Problem description: Repeat exactly the lines that run from the start of the records below to the line with "Automated separators", including both of those lines but not the pictures.

(Recorded data)
........

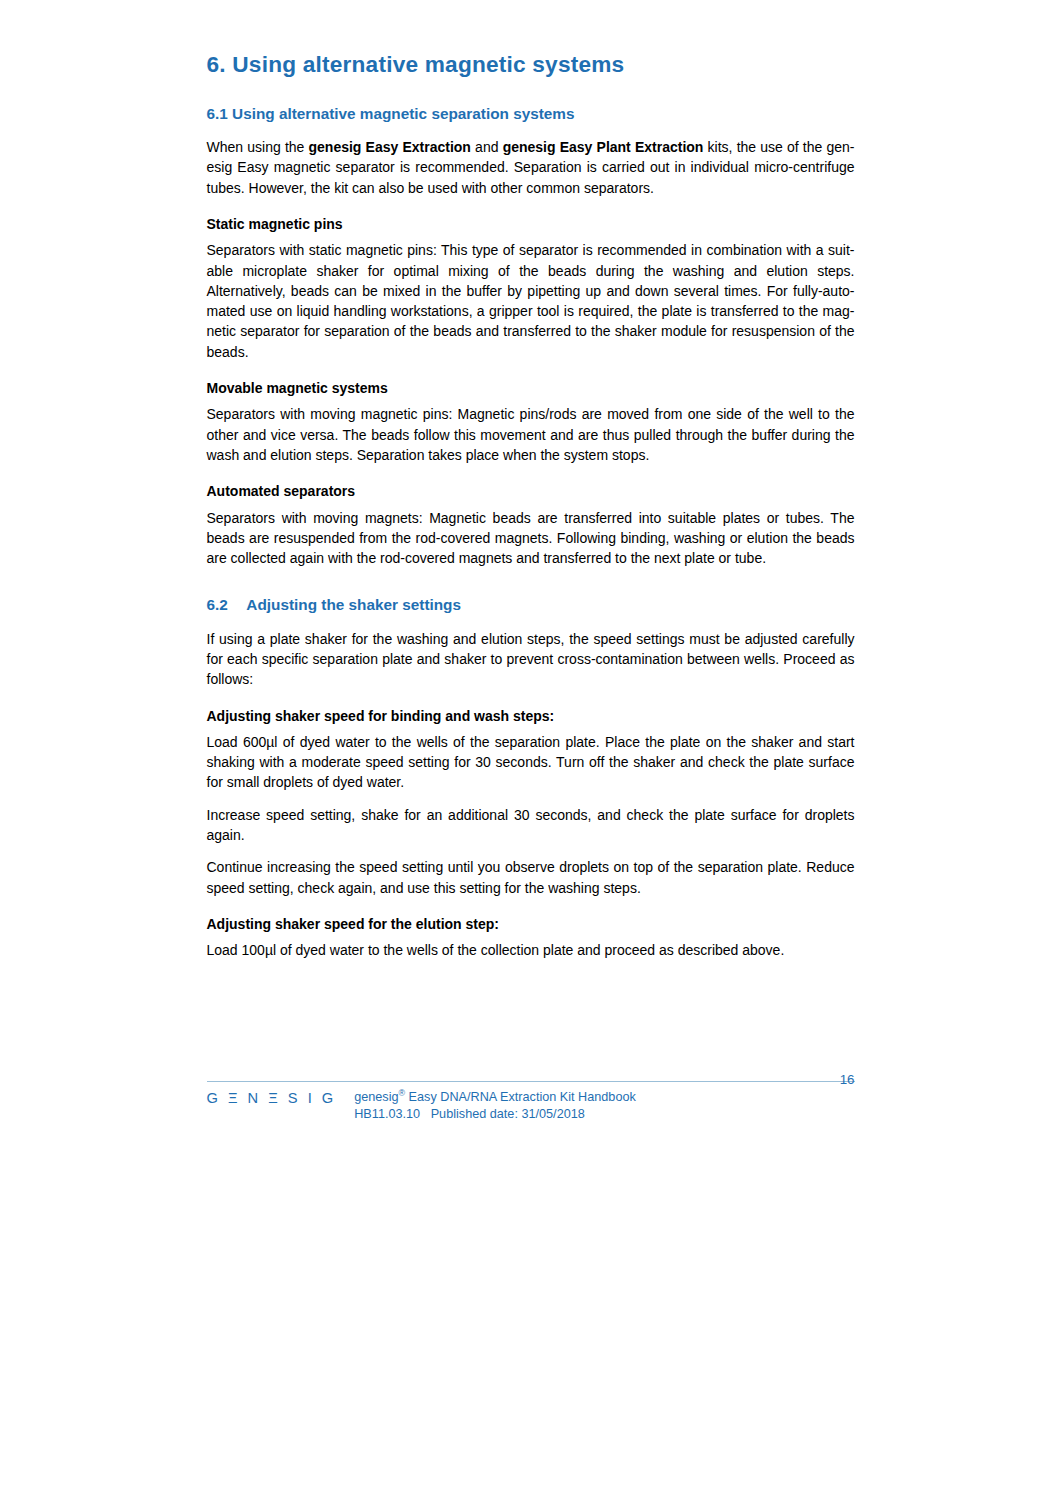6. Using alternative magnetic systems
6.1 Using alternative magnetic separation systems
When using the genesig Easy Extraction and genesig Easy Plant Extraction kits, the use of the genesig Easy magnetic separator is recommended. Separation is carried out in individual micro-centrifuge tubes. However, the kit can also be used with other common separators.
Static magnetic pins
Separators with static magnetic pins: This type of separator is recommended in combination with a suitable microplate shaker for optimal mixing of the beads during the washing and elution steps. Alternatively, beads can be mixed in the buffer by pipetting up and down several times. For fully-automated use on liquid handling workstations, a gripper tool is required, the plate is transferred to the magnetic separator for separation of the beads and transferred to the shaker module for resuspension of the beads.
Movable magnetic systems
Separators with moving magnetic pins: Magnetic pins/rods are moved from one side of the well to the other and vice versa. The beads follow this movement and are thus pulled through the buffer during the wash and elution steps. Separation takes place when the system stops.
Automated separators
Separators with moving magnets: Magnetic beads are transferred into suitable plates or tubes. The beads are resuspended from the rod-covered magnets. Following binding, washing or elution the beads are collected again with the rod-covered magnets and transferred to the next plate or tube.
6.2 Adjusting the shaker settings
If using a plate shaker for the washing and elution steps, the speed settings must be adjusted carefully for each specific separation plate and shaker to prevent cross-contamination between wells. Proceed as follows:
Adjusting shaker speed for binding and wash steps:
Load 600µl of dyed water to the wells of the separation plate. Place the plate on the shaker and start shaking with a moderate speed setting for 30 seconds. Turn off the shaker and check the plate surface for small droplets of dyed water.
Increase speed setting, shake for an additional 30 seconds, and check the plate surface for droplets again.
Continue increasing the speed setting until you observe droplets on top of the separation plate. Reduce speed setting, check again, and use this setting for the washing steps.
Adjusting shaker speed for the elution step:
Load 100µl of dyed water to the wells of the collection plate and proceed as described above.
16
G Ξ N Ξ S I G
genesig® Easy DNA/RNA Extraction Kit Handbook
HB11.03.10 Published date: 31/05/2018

........

Task solution:
6. Using alternative magnetic systems
6.1 Using alternative magnetic separation systems
When using the genesig Easy Extraction and genesig Easy Plant Extraction kits, the use of the genesig Easy magnetic separator is recommended. Separation is carried out in individual micro-centrifuge tubes. However, the kit can also be used with other common separators.
Static magnetic pins
Separators with static magnetic pins: This type of separator is recommended in combination with a suitable microplate shaker for optimal mixing of the beads during the washing and elution steps. Alternatively, beads can be mixed in the buffer by pipetting up and down several times. For fully-automated use on liquid handling workstations, a gripper tool is required, the plate is transferred to the magnetic separator for separation of the beads and transferred to the shaker module for resuspension of the beads.
Movable magnetic systems
Separators with moving magnetic pins: Magnetic pins/rods are moved from one side of the well to the other and vice versa. The beads follow this movement and are thus pulled through the buffer during the wash and elution steps. Separation takes place when the system stops.
Automated separators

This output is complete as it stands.